# [Textauszug]
● ● ● ●

Private Safaris Kundin Josy Bucher nahm an einem «Bush Skills»Training in Botswana teil und erlebte acht intensive, unvergessliche Tage. Höhepunkt war die Nacht im Busch, unter dem wolkenfreien Sternehimmel.
Ich stinke, unter meinen eingerissenen Fingernägeln klebt Dreck und meine Haare habe ich vor fünf Tagen das letzte Mal gewaschen. Nie im Leben hätte ich gedacht, dass sich Glückshormone auch in einem – zugegeben – verwahrlosten Zustand einstellen können. Ich sitze ein letztes Mal auf dem «Land Cruiser» der Okavango Guiding School. Die Fahrt geht vom Wildnis-Camp nach Maun zum Flughafen. Demütig beobachte ich von weitem die Elefanten und denke an all die schönen Erlebnisse zurück, mit den gutmütigen, humorvollen Tieren. In der Nase rieche ich den intensiven Duft von wildem Basilikum. Immer wieder kullern Freudentränen. Ein unbeschreibliches Gefühl macht sich seit Tagen breit, weil ich dankbar bin für all das Erlebte.

● ● ● ●

# [Folgendes bearbeiten]
1. Wohin geht laut dem Text über das Training in Botswana die letzte Fahrt mit dem «Land Cruiser»?
2. Ordne die Datensätze, beginnend am Anfang der Datensätze und endend mit der Zeile, die „subtitle Backup Slides [82, 145, 1571, 1023]“ enthält, als zweispaltige CSV mit den Spalten „Anfrage“ und „Antwort“ an. Jede Anfrage bekommt eine Zeile, jedes Feld steht in Anführungszeichen, und Zeilenumbrüche werden durch Leerzeichen ersetzt.

● ● ● ●

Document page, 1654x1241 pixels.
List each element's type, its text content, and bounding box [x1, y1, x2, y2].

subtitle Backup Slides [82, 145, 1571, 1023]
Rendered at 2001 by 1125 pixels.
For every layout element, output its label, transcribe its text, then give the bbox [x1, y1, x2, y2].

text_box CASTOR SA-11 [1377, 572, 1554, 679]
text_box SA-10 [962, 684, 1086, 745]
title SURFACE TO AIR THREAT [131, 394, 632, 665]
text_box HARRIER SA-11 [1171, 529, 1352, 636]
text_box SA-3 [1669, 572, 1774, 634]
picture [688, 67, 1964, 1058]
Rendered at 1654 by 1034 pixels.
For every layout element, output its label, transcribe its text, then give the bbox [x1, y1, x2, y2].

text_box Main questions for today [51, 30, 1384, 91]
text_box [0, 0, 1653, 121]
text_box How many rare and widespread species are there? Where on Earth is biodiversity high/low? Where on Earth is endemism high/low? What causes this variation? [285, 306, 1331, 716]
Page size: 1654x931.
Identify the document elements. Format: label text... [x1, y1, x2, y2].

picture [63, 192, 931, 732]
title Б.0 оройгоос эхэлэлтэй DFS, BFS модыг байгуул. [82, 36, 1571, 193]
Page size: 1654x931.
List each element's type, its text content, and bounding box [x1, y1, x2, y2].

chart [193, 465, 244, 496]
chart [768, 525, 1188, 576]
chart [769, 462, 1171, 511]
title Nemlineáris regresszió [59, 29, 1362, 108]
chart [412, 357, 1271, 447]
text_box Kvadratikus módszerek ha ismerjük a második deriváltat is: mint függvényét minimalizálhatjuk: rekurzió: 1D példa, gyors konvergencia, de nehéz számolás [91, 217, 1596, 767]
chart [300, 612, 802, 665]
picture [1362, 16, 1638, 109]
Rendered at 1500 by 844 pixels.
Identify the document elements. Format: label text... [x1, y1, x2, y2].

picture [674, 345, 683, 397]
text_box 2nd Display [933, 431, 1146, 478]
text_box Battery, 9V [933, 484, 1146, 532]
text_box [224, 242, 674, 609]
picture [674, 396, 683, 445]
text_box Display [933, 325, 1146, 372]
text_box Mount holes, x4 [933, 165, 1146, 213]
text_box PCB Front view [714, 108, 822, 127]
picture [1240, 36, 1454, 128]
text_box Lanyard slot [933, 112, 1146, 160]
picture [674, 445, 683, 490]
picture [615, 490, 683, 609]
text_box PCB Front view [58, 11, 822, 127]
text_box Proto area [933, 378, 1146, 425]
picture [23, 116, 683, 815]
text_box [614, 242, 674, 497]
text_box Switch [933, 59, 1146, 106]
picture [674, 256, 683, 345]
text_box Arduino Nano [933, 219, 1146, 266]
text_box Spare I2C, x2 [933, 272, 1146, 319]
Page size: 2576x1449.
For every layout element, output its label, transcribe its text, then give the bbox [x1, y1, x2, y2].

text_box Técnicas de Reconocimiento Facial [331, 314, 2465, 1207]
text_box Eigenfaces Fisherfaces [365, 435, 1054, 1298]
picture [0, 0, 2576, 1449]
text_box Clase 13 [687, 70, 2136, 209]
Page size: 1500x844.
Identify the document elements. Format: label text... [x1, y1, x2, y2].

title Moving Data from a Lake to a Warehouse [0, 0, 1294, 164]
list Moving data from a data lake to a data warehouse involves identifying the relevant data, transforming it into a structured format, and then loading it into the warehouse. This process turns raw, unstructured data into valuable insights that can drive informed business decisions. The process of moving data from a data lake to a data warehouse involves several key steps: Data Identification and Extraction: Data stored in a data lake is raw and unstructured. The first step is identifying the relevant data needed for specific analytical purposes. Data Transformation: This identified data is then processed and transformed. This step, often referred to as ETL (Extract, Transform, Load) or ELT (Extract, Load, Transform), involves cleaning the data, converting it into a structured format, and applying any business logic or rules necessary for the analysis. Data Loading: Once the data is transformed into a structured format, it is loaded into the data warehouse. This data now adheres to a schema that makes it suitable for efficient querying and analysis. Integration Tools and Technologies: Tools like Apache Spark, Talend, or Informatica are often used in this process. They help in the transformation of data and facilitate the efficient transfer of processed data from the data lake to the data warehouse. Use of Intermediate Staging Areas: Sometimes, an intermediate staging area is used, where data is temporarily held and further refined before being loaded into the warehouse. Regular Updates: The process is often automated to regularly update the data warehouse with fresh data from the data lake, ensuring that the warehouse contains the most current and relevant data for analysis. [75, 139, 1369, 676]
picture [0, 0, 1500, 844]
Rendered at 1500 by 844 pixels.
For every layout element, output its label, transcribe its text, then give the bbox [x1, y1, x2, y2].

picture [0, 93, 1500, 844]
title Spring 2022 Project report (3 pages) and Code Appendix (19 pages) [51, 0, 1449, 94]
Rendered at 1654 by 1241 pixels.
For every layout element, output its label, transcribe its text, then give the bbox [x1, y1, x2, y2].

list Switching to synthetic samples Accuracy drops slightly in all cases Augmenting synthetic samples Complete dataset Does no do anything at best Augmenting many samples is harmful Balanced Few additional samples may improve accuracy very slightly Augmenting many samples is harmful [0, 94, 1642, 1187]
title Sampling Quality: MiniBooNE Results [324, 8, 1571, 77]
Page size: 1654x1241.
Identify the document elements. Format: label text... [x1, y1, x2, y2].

● ● ● ●

# [Lösungen]
1. Vom Wildnis-Camp nach Maun zum Flughafen.

2.
Anfrage,Antwort
"Document page, 1654x1241 pixels. List each element's type, its text content, and bounding box [x1, y1, x2, y2].","subtitle Backup Slides [82, 145, 1571, 1023]"